Rest-server behind reverse proxy log real client IP X-Forwarded-For

Hello!

I use rest-server behind reverse proxy [haproxy] for SSL termination and filter unwanted traffic.

As I see, rest-server logs “127.0.0.1” as client IP - it receives requests from local haproxy.
I configured haproxy to send X-Forwarded-For header to the rest-server.

But, it seems, rest-server ignores X-Forwarded-For header.

Could you help me, should it work or it’s a Feature Request?

Sincerely,
Ilya

I have the same problem and I tracked it to rest-server off loading the logging to “gorilla/handlers”

This is solved in “gorilla/handler” by adding the “proxy_header” middleware BEFORE the logging middleware in order to rewrite the request.

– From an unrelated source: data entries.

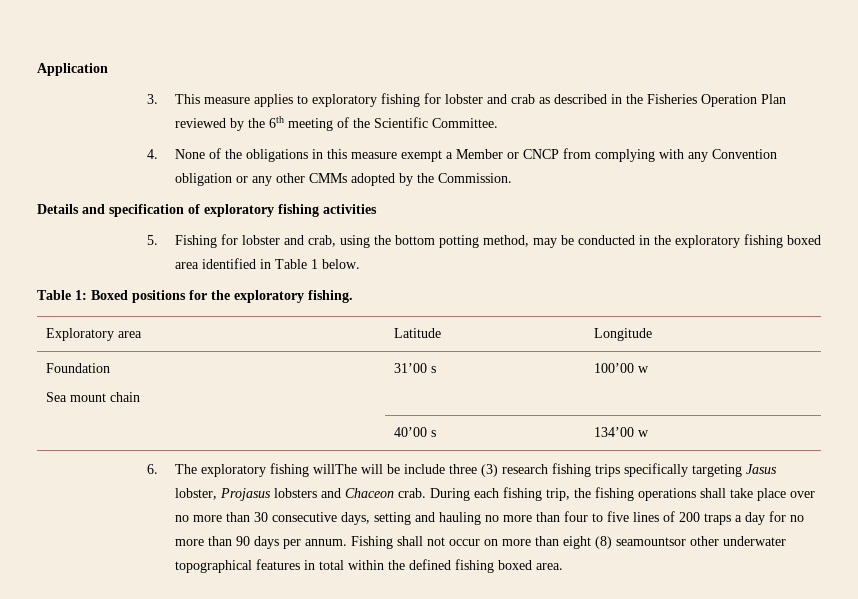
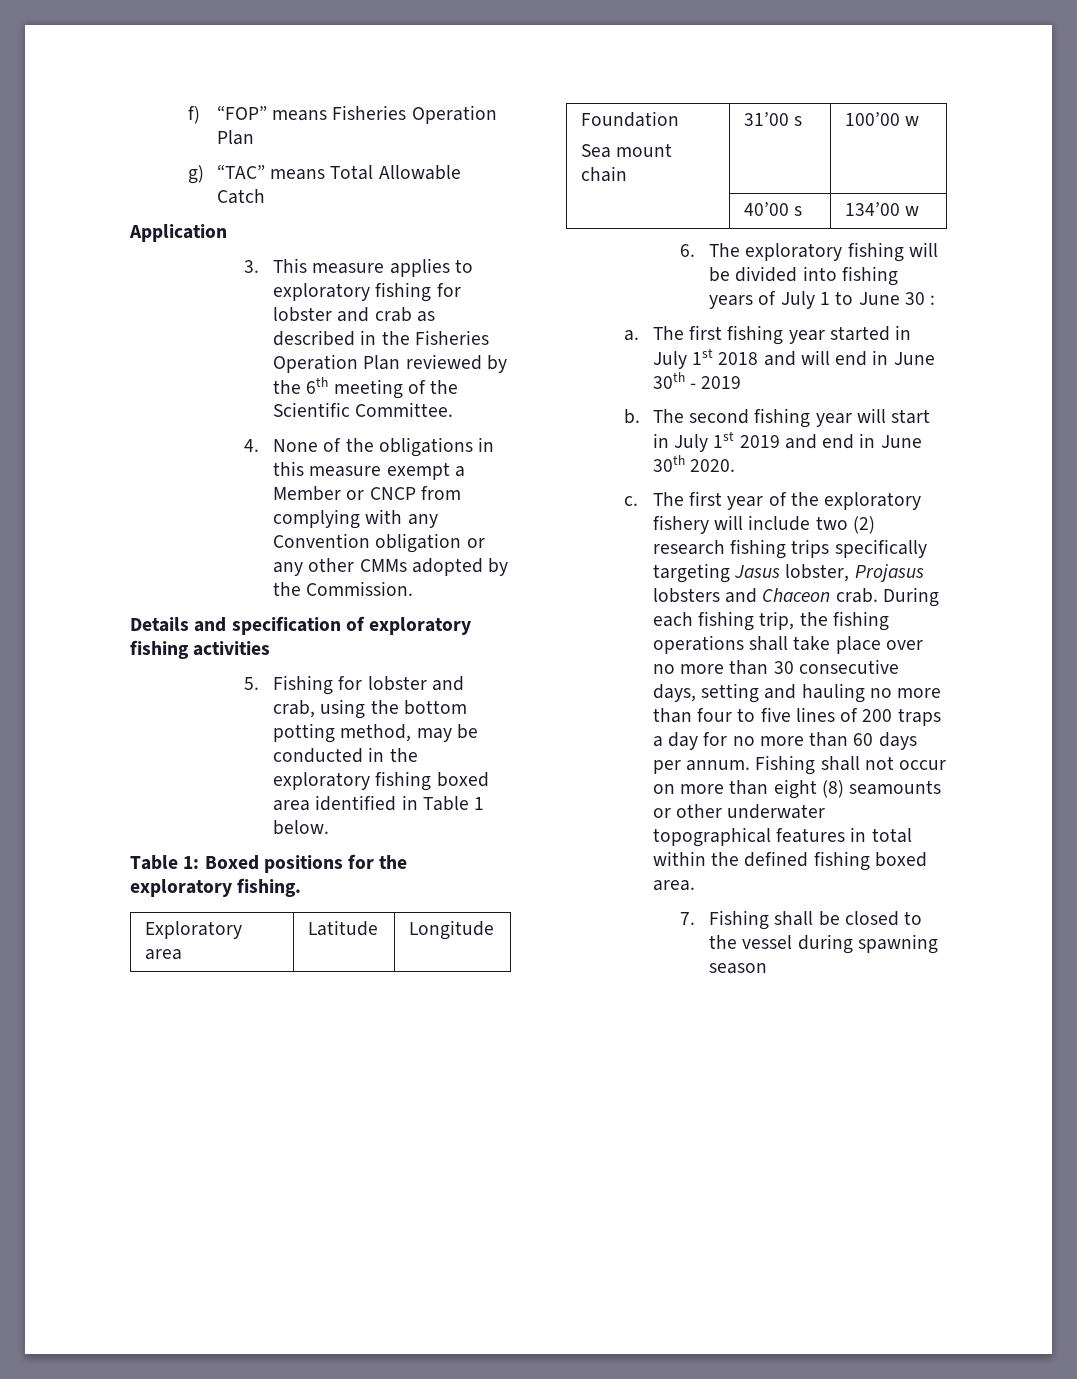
(37, 69) none -> [187,105,497,124] [216,130,254,145] [187,164,461,184] [216,189,265,204] f) “FOP” means Fisheries Operation Plan // g) “TAC” means Total Allowable Catch //
[312,464,357,474] willThe -> (904, 252) none
[403,464,498,477] include three (3) -> [735,266,898,286] [709,291,936,309] [623,325,912,345] [652,348,935,369] [652,372,742,389] [623,408,931,428] [652,431,922,452] [652,455,735,472] [623,491,922,510] [652,515,875,534] divided into fishing years of July 1 to June 30 : // a. The first fishing year started in July 1st 2018 and will end in June 30th - 2019 // b. The second fishing year will start in July 1st 2019 and end in June 30th 2020. // c. The first year of the exploratory fishery will include two (2)
[235,536,250,546] 90 -> [853,733,874,746] 60
[615,537,686,546] seamountsor -> [849,780,942,795] [652,808,671,818] seamounts or
(563, 566) none -> [680,910,923,930] [709,934,938,954] [709,963,768,974] // 7. Fishing shall be closed to the vessel during spawning season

If you are happy to build the code, you can see if the following patch helps.
(disclaimer - it works for me)

diff --git mux.go mux.go
index 77fcdb4..294708e 100644
--- mux.go
+++ mux.go
@@ -21,6 +21,10 @@ func (s *Server) debugHandler(next http.Handler) http.Handler {
        })
 }

+func (s *Server) proxyHandler(next http.Handler) http.Handler {
+   return handlers.ProxyHeaders(next)
+}
+
 func (s *Server) logHandler(next http.Handler) http.Handler {
    var accessLog io.Writer

@@ -104,6 +108,9 @@ func NewHandler(server *Server) (http.Handler, error) {
    if server.Debug {
        handler = server.debugHandler(handler)
    }
+
+   handler = server.proxyHandler(handler)
+
    if server.Log != "" {
        handler = server.logHandler(handler)
    }

Just for fun, I’ve added a feature request saying this

Thanks!

It’ll be better to move this issue to https://github.com/restic/rest-server repo instead of restic client.

damn your eyes!

New feature request in the right place this time.